2023–24 Projects:
Advisor: Sneha Narayan
Every article on Wikipedia is created by a group of editors who sequentially build upon one another’s work. Many times, this is a slow and steady process - perhaps a few editors might go back and forth over a couple of years to develop the article for Northfield High School, as you can see from the revision logs here. Other times, editors might be responding to a breaking news event, such as on the page for the Mueller report (revision logs here). This is often characterized by a flurry of activity right around when significant events take place (in this case, on April 18th, when the report was released publicly).
Articles about breaking news events are particularly tricky to write because the facts on the ground are constantly changing, and new sources regularly pop up that contain relevant information that might warrant inclusion. At the same time, editors need work quickly to create a synthesis that reflects what is currently known, while maintaining the encyclopedia’s commitment to presenting a ‘neutral point of view’ on the events. In this project, you will investigate how the process of co-creating an article on a breaking news topic like the Mueller report might look very different from the process of creating an article on a topic like Northfield High School.

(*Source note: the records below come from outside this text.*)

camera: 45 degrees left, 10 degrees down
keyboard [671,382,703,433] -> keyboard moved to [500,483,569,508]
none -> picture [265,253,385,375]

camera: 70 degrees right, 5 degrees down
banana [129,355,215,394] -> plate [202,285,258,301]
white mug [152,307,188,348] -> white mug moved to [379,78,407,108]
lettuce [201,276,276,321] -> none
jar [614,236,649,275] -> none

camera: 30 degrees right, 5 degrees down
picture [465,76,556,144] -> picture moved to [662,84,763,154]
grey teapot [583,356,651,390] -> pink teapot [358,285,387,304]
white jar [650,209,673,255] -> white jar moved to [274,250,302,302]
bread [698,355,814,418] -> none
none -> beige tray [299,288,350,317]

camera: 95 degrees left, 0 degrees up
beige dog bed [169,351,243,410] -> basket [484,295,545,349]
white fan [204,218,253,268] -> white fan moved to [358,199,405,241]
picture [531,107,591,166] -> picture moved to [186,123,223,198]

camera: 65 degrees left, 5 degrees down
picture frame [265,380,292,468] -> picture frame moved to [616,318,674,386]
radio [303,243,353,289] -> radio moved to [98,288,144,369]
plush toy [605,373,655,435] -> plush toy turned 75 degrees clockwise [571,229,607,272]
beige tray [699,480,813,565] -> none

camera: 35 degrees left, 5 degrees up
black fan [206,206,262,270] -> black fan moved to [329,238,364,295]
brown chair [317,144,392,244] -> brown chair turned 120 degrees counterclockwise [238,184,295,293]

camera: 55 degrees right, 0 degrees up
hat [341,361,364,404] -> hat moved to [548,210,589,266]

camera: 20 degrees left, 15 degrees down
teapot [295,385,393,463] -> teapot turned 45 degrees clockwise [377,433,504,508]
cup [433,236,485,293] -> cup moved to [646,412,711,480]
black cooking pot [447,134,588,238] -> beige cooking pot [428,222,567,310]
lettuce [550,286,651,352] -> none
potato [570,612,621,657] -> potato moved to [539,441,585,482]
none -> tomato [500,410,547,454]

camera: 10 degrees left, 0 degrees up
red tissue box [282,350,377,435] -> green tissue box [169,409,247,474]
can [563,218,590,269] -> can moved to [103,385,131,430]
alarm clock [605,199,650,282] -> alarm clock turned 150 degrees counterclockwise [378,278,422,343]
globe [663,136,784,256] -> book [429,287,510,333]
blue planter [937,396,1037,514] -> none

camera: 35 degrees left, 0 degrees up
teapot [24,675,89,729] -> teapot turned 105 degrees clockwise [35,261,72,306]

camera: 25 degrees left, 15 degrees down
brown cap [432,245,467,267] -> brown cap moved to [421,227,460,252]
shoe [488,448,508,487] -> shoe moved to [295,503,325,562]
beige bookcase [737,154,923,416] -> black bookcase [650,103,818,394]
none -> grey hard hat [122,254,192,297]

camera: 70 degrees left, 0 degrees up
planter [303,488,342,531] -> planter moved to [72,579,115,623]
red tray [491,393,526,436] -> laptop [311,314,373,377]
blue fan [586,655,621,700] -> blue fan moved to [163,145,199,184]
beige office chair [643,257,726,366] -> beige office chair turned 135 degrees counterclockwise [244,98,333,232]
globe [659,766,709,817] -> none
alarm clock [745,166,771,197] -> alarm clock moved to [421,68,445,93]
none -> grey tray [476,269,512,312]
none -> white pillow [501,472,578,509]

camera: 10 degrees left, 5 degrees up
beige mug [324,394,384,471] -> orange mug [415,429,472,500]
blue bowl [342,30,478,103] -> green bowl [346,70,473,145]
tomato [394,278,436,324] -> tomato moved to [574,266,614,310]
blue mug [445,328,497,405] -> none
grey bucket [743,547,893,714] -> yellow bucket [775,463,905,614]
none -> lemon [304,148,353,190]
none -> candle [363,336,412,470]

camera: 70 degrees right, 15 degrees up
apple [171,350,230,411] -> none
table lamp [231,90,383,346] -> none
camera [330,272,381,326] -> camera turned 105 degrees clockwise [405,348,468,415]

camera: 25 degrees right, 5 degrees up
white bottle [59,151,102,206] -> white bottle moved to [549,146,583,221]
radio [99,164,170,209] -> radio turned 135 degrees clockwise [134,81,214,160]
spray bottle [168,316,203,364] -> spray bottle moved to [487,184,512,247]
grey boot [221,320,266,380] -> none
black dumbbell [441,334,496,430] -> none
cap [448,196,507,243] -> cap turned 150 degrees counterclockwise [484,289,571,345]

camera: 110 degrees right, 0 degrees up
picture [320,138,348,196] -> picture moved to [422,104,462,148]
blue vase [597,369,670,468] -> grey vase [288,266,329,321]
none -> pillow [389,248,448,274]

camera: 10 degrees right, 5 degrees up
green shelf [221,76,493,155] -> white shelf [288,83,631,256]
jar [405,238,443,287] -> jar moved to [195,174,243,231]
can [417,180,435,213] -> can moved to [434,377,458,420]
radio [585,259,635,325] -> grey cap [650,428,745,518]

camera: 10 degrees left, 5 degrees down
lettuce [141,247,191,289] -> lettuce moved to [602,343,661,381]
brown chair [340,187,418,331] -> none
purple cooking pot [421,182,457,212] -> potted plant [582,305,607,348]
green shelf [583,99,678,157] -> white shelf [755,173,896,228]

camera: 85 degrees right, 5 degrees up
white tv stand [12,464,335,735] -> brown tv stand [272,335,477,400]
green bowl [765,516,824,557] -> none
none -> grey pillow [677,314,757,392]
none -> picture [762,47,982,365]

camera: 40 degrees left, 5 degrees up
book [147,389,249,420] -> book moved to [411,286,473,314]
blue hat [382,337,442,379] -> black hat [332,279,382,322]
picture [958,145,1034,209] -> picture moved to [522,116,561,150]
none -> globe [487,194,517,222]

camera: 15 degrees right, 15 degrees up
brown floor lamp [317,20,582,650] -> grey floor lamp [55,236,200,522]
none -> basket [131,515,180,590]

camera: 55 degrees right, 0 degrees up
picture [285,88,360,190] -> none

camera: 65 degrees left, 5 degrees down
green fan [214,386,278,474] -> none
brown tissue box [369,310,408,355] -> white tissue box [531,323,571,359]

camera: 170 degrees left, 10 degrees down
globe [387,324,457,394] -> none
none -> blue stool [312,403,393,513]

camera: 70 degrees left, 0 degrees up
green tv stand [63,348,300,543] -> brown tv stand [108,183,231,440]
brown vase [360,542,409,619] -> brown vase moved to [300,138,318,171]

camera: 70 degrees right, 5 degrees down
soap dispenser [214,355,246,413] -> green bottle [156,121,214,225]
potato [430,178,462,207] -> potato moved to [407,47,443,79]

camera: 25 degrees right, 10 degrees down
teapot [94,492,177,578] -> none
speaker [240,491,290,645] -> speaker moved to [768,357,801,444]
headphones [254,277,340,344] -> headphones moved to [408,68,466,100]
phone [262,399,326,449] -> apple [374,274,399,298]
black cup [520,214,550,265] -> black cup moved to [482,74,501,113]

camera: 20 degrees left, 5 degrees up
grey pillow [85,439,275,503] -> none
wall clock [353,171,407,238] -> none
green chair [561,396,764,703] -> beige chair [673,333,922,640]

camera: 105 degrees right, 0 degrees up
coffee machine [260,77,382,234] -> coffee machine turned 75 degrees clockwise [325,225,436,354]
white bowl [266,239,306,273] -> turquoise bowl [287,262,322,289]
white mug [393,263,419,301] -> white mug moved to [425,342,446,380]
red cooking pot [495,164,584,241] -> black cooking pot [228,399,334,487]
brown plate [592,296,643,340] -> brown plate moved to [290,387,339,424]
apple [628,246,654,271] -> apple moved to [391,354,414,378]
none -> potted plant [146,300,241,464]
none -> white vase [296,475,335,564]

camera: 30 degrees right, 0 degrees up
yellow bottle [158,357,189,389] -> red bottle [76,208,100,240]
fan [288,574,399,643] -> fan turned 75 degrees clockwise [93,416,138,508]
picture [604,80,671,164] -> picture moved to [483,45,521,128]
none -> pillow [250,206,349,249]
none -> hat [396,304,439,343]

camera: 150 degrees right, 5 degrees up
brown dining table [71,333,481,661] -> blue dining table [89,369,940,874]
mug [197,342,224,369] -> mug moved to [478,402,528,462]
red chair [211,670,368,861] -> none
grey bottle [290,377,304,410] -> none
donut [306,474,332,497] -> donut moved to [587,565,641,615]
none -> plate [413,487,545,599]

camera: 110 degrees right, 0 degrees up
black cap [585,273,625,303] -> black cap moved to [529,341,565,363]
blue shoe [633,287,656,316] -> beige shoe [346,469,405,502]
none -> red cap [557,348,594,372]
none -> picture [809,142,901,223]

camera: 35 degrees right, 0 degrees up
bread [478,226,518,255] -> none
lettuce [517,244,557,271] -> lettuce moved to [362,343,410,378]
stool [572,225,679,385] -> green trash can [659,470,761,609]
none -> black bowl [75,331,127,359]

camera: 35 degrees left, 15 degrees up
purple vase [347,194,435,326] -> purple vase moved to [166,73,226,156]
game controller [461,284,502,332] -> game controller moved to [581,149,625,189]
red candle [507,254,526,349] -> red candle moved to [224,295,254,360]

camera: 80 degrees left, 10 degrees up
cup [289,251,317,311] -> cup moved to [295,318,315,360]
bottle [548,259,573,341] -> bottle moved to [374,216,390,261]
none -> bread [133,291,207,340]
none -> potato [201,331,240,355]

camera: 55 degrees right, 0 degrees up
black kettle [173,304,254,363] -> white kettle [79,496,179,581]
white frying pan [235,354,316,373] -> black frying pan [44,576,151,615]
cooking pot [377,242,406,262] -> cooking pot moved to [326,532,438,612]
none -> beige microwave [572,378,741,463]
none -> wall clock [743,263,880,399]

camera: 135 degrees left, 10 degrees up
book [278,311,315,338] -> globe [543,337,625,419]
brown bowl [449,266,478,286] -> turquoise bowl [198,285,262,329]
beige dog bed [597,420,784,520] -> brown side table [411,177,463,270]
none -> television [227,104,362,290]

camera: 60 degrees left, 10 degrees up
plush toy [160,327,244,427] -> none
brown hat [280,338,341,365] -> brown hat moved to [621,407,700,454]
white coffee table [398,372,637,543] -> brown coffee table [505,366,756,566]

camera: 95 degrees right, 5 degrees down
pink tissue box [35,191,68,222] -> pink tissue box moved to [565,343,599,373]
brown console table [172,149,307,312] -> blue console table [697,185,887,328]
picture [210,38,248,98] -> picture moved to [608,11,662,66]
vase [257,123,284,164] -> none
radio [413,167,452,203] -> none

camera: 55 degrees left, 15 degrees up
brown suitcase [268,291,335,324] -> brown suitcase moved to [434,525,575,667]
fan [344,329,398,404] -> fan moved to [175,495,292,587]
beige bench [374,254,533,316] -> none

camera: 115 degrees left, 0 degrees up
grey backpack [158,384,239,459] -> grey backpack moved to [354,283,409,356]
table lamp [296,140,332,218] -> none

How can we meaningfully characterize different patterns of activity that lead to the creation of article pages? One approach is to look at article trajectories - i.e. graph structures that represent the sequence of editor interactions on an article page. Figure 1 presents an example of what this looks like - an editor A may create an article, thus making the first revision to the page, after which editor B comes along and revises what editor A had. This action is represented by a directed edge from editor A to B in the article trajectory graph. As the sequence of edits progress, we can build more detailed graphs that demonstrate how the article evolved through this chain of revisions. These article trajectory graphs can then be analyzed to answer questions about how the creation of articles about breaking news events might follow different trajectories than articles about, say, historical events.
Much of the work you’ll do on this project will involve replicating work in this paper, which introduces the article trajectory approach and examines a corpus of Wikipedia articles about plane crashes. While you would be replicating the authors’ methods and approach, I would like you to identify a different category of breaking news events to conduct these analyses on and see how the original findings hold up. In particular you will:
All seniors are likely to have the necessary background for the computational parts of these projects. If you have had any statistics classes that introduced concepts about hypothesis testing (i.e. any course that might count towards the Statistics major, or a quantitative analysis course in one of the social sciences) that might be helpful for the analysis portion, but it is not a prerequisite. I’d expect you to be interested in learning and thinking about applications of computational techniques to problems motivated by the social sciences, but beyond a willingness to read papers in these areas, no specific social science background is required.
You can skim the paper this project is based on to get a sense of the kinds of analysis you will be doing, and the related work you’ll be reading for background.
Keegan, B., Gergle, D., & Contractor, N. (2012, August). Staying in the loop: structure and dynamics of Wikipedia's breaking news collaborations. In Proceedings of the Eighth Annual International Symposium on Wikis and Open Collaboration (p. 1). ACM.